Now Devil Seed is lurking and while all the band’s trademarks are still intact, the guitar sound is more modern in the past, which is not necessarily something negative, but there are a few issues of a different kind that hinder the album’s success. And right in opener “Shark Attack”, the main of these issues rears its ugly head. Powerful and upbeat, the song has energy and is technically a good start to the album, but once the chorus hits and Stålvind wails “Shaaaaaark Attaaaaaack! Waaaarning! Waaaarning!”, things take a dive, dragging down an otherwise good song.
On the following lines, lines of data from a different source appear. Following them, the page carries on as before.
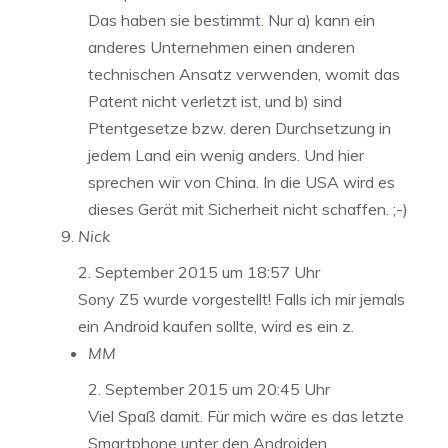
Das haben sie bestimmt. Nur a) kann ein
anderes Unternehmen einen anderen
technischen Ansatz verwenden, womit das
Patent nicht verletzt ist, und b) sind
Ptentgesetze bzw. deren Durchsetzung in
jedem Land ein wenig anders. Und hier
sprechen wir von China. In die USA wird es
dieses Gerät mit Sicherheit nicht schaffen. ;-)
Nick
2. September 2015 um 18:57 Uhr
Sony Z5 wurde vorgestellt! Falls ich mir jemals
ein Android kaufen sollte, wird es ein z.
MM
2. September 2015 um 20:45 Uhr
Viel Spaß damit. Für mich wäre es das letzte
Smartphone unter den Androiden.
Don’t get me wrong, it is catchy (as in it will haunt you for days), but it almost seems as if they did not bother trying to write a fully rounded chorus.
And this continues to thread through the album, “Skeleton Woman”, “I Am Pain”, “Frozen”, “Killing Floor” (“Vengeeeaaance, Vengeeeaaance”…), they all are not up to par with the rest of the respective songs and ultimately drag the whole experience down quite a bit, sounding like an afterthought. And this is a shame, because “Skeleton Woman” actually is a pretty good song with a very nice and surprising Spanish guitar solo over the rest of the instruments. “Back from the Grave” is probably the best cut of the album, faster and with edgier riffing it fits Stålvind’s quite unique voice best and the added energy does both song and album good, while “The Dark Passenger” fits its title and is as polar opposite slower and darker, showing a side that had worked for the Swedes in the past.
Devil Seed is a somewhat frustrating album, where the band seems to be its biggest enemy. Good songs are marred by weak choruses and while some may say that Stålvind’s vocals are (too) different from the majority of other frontmen in the genre, it is one of the defining elements of Wolf’s sound. Knowing what the band is capable of, Devil Seed has to be filed under “slight disappointment” after all.